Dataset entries

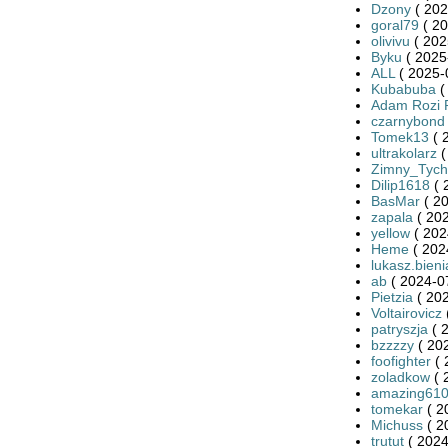
Dzony
( 202
goral79
( 20
olivivu
( 202
Byku
( 2025
ALL
( 2025-
Kubabuba
(
Adam Rozi 
czarnybond
Tomek13
( 
ultrakolarz
(
Zimny_Tych
Dilip1618
( 
BasMar
( 20
zapala
( 202
yellow
( 202
Heme
( 202
lukasz.bieni
ab
( 2024-0
Pietzia
( 202
Voltairovicz
patryszja
( 
bzzzzy
( 20
foofighter
( 
zoladkow
( 
amazing61
tomekar
( 2
Michuss
( 2
trutut
( 2024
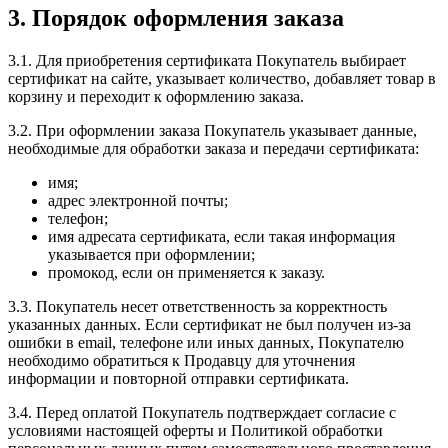
3. Порядок оформления заказа
3.1. Для приобретения сертификата Покупатель выбирает
сертификат на сайте, указывает количество, добавляет товар в
корзину и переходит к оформлению заказа.
3.2. При оформлении заказа Покупатель указывает данные,
необходимые для обработки заказа и передачи сертификата:
имя;
адрес электронной почты;
телефон;
имя адресата сертификата, если такая информация
указывается при оформлении;
промокод, если он применяется к заказу.
3.3. Покупатель несет ответственность за корректность
указанных данных. Если сертификат не был получен из-за
ошибки в email, телефоне или иных данных, Покупателю
необходимо обратиться к Продавцу для уточнения
информации и повторной отправки сертификата.
3.4. Перед оплатой Покупатель подтверждает согласие с
условиями настоящей оферты и Политикой обработки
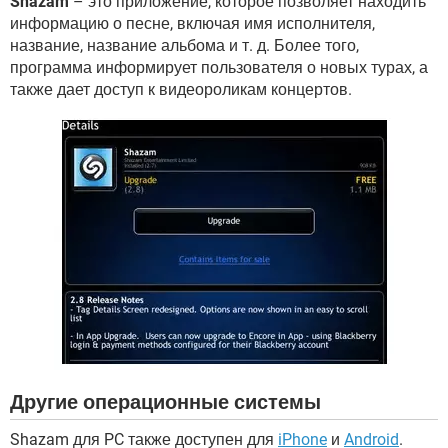
Shazam
– это приложение, которое позволяет находить
ВИДЕО
GOOGLE
информацию о песне, включая имя исполнителя,
YANDEX
название, название альбома и т. д. Более того,
программа информирует пользователя о новых турах, а
также дает доступ к видеороликам концертов.
Другие операционные системы
Shazam для PC также доступен для
iPhone
и
Android
.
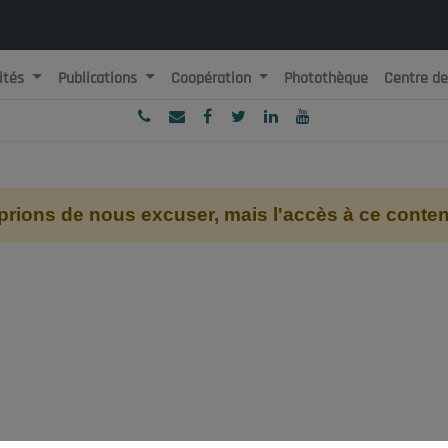
ités
Publications
Coopération
Photothèque
Centre d
ublique Algérienne Démocratique et Populaire
onseil National Economique, Social et Environnemental
ions de nous excuser, mais l'accès à ce contenu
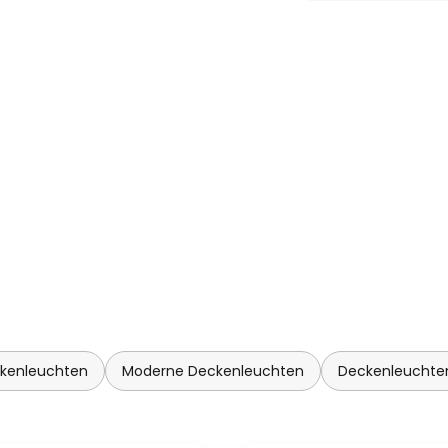
kenleuchten
Moderne Deckenleuchten
Deckenleuchte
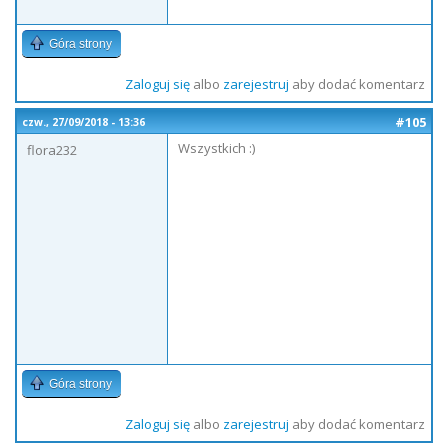
Góra strony
Zaloguj się
albo
zarejestruj
aby dodać komentarz
#105
czw., 27/09/2018 - 13:36
Wszystkich :)
flora232
Góra strony
Zaloguj się
albo
zarejestruj
aby dodać komentarz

To do.
Exactly as given, transcribe every line of the data, but not its images.

Task output.
Dzony
( 202
goral79
( 20
olivivu
( 202
Byku
( 2025
ALL
( 2025-
Kubabuba
(
Adam Rozi 
czarnybond
Tomek13
( 
ultrakolarz
(
Zimny_Tych
Dilip1618
( 
BasMar
( 20
zapala
( 202
yellow
( 202
Heme
( 202
lukasz.bieni
ab
( 2024-0
Pietzia
( 202
Voltairovicz
patryszja
( 
bzzzzy
( 20
foofighter
( 
zoladkow
( 
amazing61
tomekar
( 2
Michuss
( 2
trutut
( 2024
3. Порядок оформления заказа
3.1. Для приобретения сертификата Покупатель выбирает
сертификат на сайте, указывает количество, добавляет товар в
корзину и переходит к оформлению заказа.
3.2. При оформлении заказа Покупатель указывает данные,
необходимые для обработки заказа и передачи сертификата:
имя;
адрес электронной почты;
телефон;
имя адресата сертификата, если такая информация
указывается при оформлении;
промокод, если он применяется к заказу.
3.3. Покупатель несет ответственность за корректность
указанных данных. Если сертификат не был получен из-за
ошибки в email, телефоне или иных данных, Покупателю
необходимо обратиться к Продавцу для уточнения
информации и повторной отправки сертификата.
3.4. Перед оплатой Покупатель подтверждает согласие с
условиями настоящей оферты и Политикой обработки
Shazam
– это приложение, которое позволяет находить
ВИДЕО
GOOGLE
информацию о песне, включая имя исполнителя,
YANDEX
название, название альбома и т. д. Более того,
программа информирует пользователя о новых турах, а
также дает доступ к видеороликам концертов.
Другие операционные системы
Shazam для PC также доступен для
iPhone
и
Android
.
ités
Publications
Coopération
Photothèque
Centre d
ublique Algérienne Démocratique et Populaire
onseil National Economique, Social et Environnemental
ions de nous excuser, mais l'accès à ce contenu
kenleuchten
Moderne Deckenleuchten
Deckenleuchte
Góra strony
Zaloguj się
albo
zarejestruj
aby dodać komentarz
#105
czw., 27/09/2018 - 13:36
Wszystkich :)
flora232
Góra strony
Zaloguj się
albo
zarejestruj
aby dodać komentarz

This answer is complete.